AS you open this book you will probably ask, "What is a golden deed?"
Let me tell you. It is the doing of something for somebody else doing it without thought of self, without thought of reward, fearlessly, heroically, and because it is a duty.
Such a deed is possible to you, to me, to everybody. It is frequently performed without forethought or definite intention. It is the spontaneous manifestation of nobility, somewhere, of mind or heart. It may consist merely in the doing of some kind and helpful service at home or at school. It may be an unexpected test of heroism a warning of danger, a saving of somebody's life. It may be an act of benevolence, or a series of such acts, world-wide in application and results.
This little volume is only a book of samples. Here are specimens of golden deeds of various kinds and of different degrees of merit, ranging from the unpremeditated saving of a railroad train to the great humanitarian movement which carries blessings to all mankind.

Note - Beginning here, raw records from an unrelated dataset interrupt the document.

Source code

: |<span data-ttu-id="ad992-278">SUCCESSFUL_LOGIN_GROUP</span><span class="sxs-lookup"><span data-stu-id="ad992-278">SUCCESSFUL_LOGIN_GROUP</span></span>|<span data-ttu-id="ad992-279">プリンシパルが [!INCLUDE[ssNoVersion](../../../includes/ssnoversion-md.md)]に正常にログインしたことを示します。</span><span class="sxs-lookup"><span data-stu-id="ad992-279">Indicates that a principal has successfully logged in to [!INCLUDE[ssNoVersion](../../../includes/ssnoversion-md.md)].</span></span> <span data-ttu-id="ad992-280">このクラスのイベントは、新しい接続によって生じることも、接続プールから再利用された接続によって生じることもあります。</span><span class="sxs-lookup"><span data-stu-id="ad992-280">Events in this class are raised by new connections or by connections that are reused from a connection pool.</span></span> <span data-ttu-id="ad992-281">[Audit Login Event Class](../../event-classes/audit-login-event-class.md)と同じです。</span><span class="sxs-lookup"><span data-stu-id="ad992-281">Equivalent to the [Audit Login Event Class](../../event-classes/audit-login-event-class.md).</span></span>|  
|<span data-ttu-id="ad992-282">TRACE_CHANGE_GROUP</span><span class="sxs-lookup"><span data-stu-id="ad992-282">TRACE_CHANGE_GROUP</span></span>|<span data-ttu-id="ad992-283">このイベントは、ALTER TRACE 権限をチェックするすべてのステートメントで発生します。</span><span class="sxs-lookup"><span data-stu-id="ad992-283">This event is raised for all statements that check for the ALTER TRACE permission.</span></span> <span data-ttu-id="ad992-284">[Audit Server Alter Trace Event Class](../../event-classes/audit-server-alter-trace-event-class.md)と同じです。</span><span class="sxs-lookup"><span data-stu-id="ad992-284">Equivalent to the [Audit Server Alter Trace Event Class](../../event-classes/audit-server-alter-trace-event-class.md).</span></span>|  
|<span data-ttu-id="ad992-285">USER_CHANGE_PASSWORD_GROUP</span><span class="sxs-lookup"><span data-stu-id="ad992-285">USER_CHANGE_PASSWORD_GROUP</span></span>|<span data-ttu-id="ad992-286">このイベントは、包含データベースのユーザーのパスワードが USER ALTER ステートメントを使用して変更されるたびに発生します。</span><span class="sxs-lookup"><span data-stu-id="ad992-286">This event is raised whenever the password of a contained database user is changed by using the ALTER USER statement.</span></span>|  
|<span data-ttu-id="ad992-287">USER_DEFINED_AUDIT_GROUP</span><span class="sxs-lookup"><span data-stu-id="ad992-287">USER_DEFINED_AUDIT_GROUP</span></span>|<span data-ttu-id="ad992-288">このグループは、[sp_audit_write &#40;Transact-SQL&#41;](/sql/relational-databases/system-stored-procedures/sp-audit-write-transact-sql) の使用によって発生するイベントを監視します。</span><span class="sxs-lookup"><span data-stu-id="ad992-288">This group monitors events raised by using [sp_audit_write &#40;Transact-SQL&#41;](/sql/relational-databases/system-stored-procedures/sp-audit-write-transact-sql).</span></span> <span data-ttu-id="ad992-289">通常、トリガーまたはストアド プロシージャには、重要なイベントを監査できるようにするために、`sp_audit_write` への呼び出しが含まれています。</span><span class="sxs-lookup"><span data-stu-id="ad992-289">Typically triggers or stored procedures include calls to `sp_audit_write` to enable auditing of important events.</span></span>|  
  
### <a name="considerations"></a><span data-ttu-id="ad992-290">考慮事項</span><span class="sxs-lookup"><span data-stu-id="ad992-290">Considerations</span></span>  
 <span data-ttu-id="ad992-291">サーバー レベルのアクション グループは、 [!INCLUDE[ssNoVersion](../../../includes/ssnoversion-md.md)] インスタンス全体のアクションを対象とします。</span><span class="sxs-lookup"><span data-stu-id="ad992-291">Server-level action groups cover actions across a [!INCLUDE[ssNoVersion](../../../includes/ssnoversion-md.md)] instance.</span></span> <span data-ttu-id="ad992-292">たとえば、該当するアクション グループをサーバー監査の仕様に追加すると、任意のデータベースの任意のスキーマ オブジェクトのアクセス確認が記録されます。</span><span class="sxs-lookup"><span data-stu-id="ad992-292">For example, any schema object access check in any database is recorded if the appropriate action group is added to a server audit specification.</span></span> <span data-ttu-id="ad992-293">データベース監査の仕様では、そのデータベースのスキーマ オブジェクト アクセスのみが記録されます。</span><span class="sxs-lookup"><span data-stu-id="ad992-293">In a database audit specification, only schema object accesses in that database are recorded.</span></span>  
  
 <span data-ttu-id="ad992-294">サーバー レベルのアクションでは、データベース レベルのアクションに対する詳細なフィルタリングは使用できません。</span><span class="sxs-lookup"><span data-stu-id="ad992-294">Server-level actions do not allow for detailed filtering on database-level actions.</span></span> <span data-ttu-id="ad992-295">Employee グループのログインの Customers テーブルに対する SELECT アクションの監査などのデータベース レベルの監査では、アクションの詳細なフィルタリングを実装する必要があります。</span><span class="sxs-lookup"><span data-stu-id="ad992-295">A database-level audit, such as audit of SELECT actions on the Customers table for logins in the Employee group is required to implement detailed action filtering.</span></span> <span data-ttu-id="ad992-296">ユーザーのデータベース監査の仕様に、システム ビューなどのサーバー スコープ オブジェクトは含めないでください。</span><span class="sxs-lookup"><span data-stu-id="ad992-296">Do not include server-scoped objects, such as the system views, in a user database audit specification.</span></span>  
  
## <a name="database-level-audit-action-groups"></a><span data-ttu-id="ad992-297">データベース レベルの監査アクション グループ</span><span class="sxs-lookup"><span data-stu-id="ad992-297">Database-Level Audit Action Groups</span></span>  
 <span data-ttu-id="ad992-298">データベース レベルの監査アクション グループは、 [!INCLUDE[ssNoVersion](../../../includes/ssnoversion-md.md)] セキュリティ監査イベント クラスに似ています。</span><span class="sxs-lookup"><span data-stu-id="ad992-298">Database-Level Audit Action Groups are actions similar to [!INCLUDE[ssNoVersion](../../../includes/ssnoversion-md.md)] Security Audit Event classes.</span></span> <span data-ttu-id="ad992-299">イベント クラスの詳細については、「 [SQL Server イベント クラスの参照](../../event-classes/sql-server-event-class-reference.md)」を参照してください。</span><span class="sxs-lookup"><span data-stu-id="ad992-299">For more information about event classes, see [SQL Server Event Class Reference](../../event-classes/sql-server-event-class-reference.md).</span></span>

To attempt to tell of every such deed, or of every one that is eminently worthy, would fill a multitude of books.
The, examples which I have chosen are such only as have occurred on American soil, or have been performed by Americans, thus distinguishing the volume from Miss Charlotte Yonge's "Book of Golden Deeds," published for English readers fifty years ago. While some of these narratives may have the appearance of romance, yet they are all believed to be true, and in most cases the real name of the hero, or of the lover of humanity, is given.
Instances of doing and daring have always a fascination for young people, and when to these is added the idea of a noble underlying motive the lessons taught by them cannot fail to be beneficial.